■ Saved data entries ■
** START **

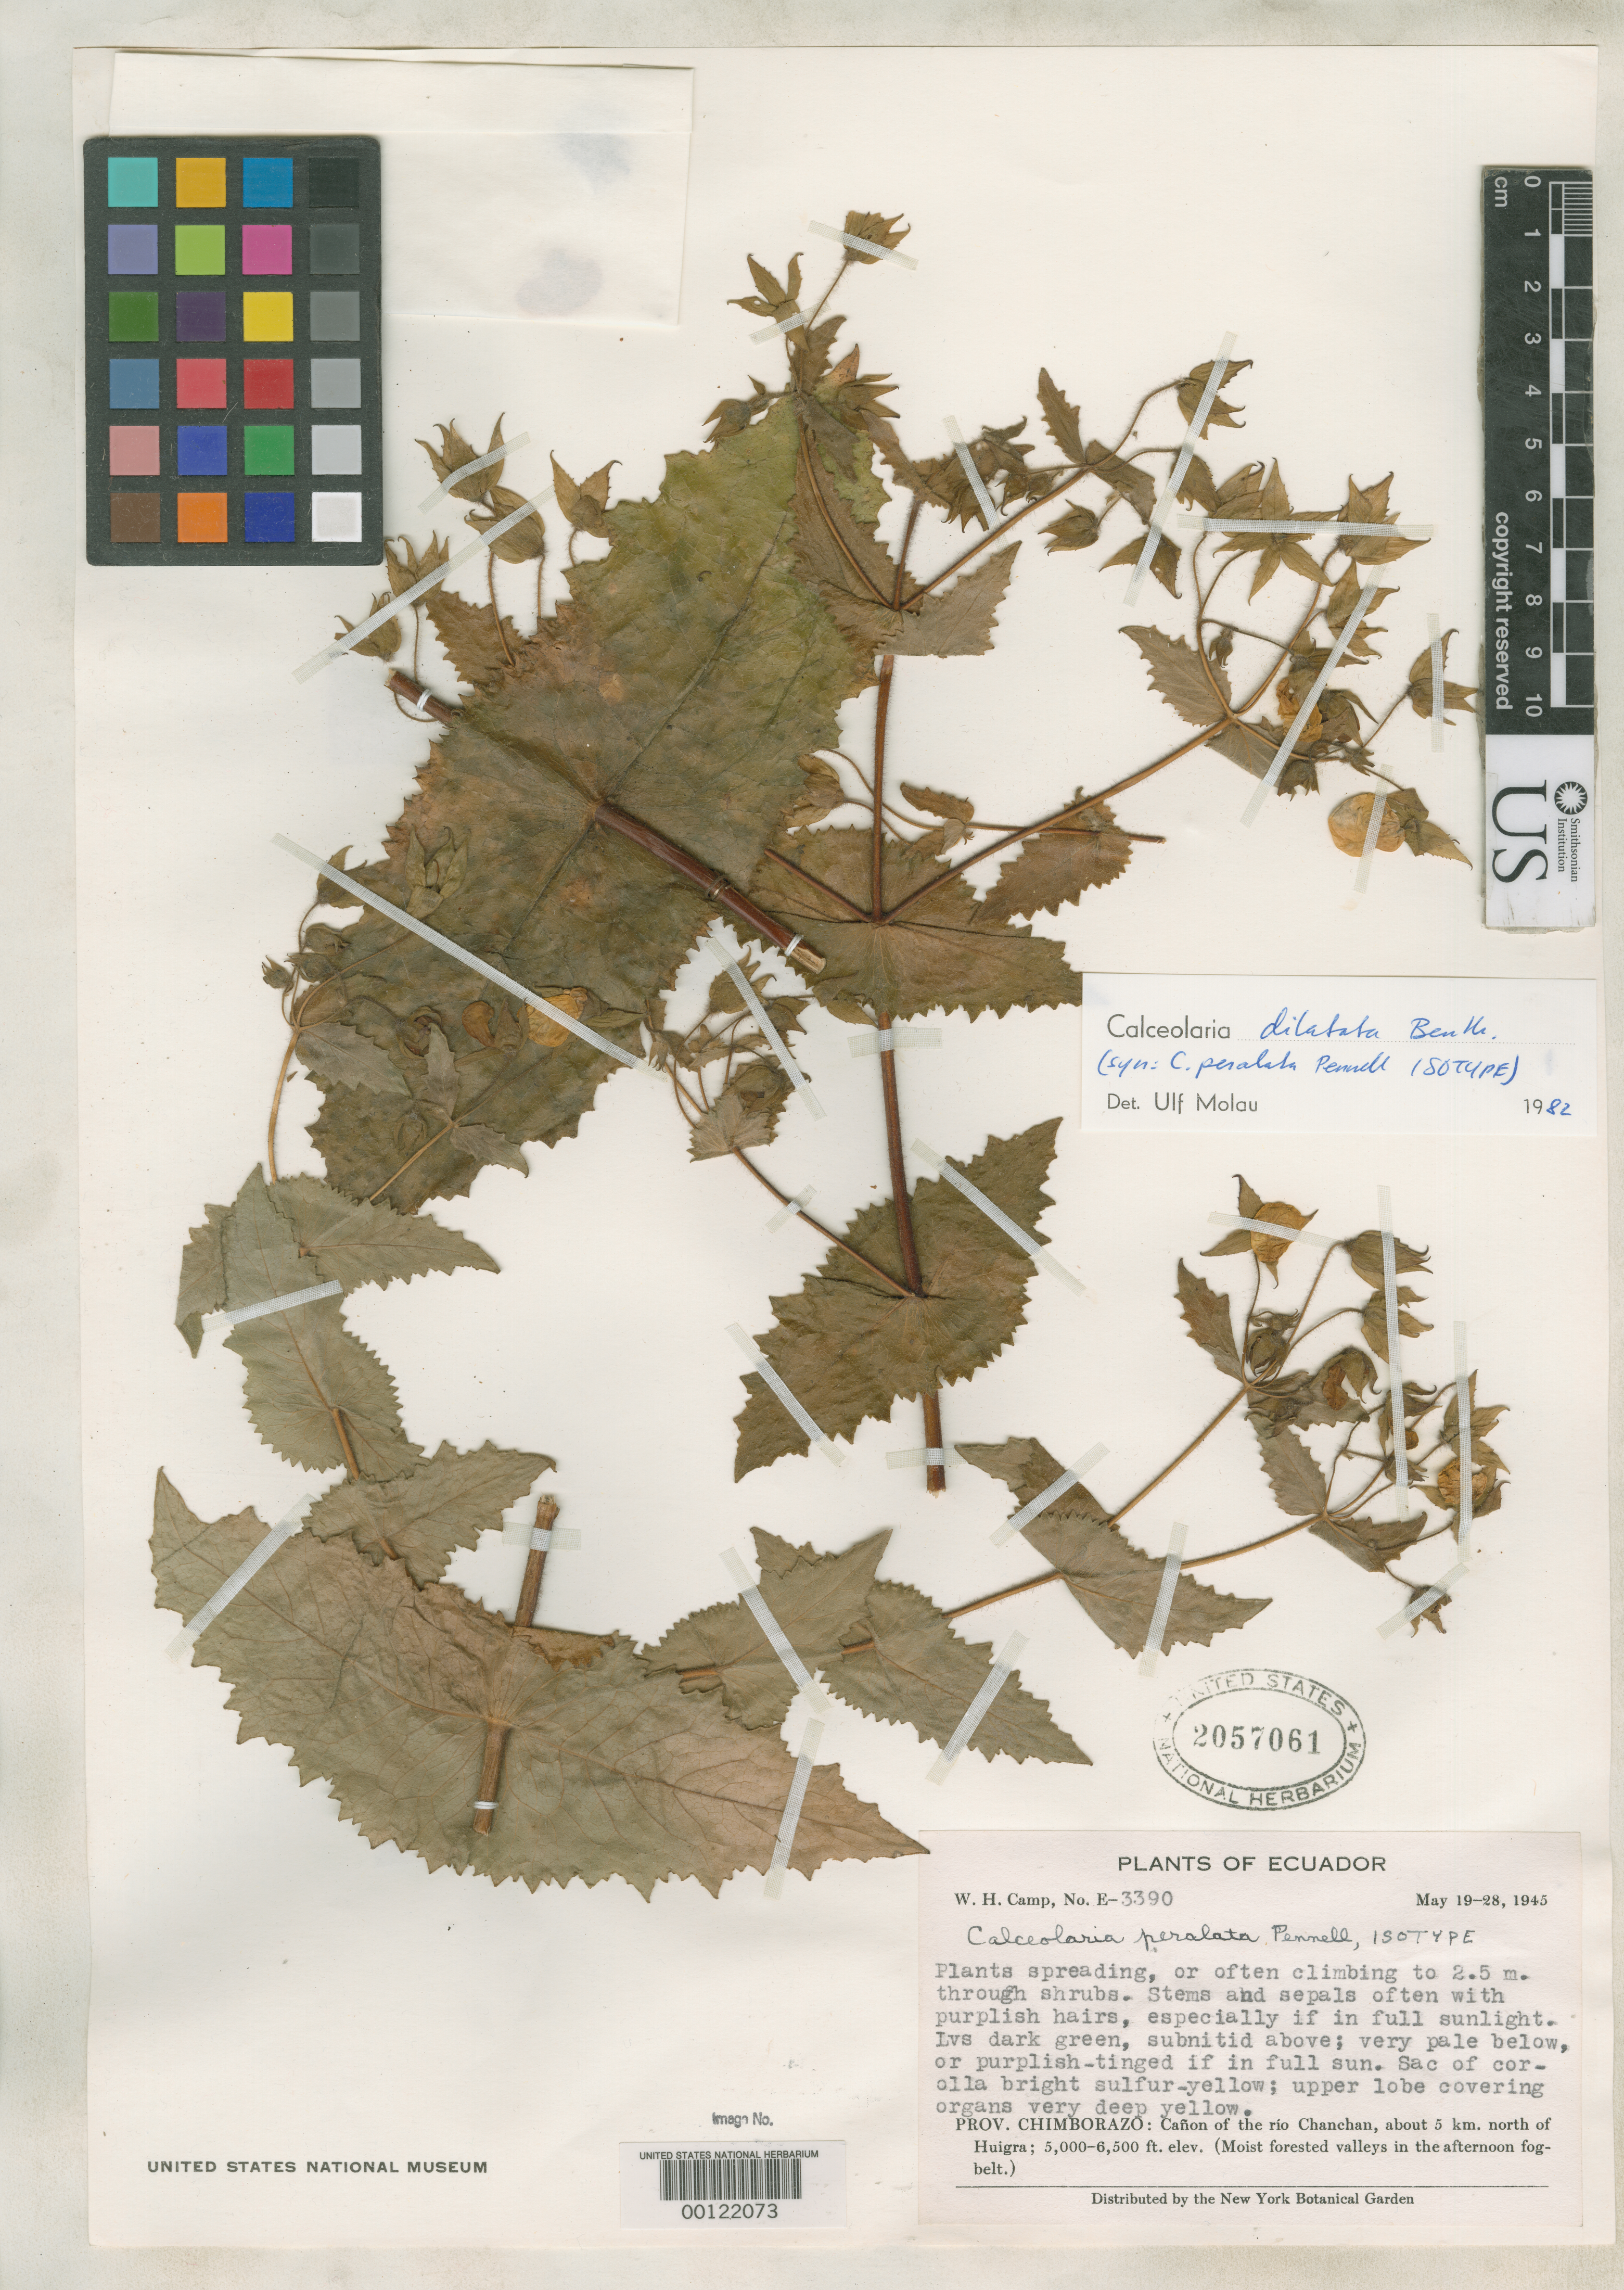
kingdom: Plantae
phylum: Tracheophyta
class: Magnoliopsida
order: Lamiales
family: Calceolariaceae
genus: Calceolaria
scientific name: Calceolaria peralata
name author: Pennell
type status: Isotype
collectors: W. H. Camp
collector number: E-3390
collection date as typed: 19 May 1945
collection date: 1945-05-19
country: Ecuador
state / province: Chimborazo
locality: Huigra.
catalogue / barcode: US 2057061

** END **

■ WHAT TO DO ■
Update the lines from the one containing "order: Lamiales" through the last line, inclusive, by replacing "collector number" with "field number". Return only those lines, with everything else left the same.

■ THE OUTPUT ■
order: Lamiales
family: Calceolariaceae
genus: Calceolaria
scientific name: Calceolaria peralata
name author: Pennell
type status: Isotype
collectors: W. H. Camp
field number: E-3390
collection date as typed: 19 May 1945
collection date: 1945-05-19
country: Ecuador
state / province: Chimborazo
locality: Huigra.
catalogue / barcode: US 2057061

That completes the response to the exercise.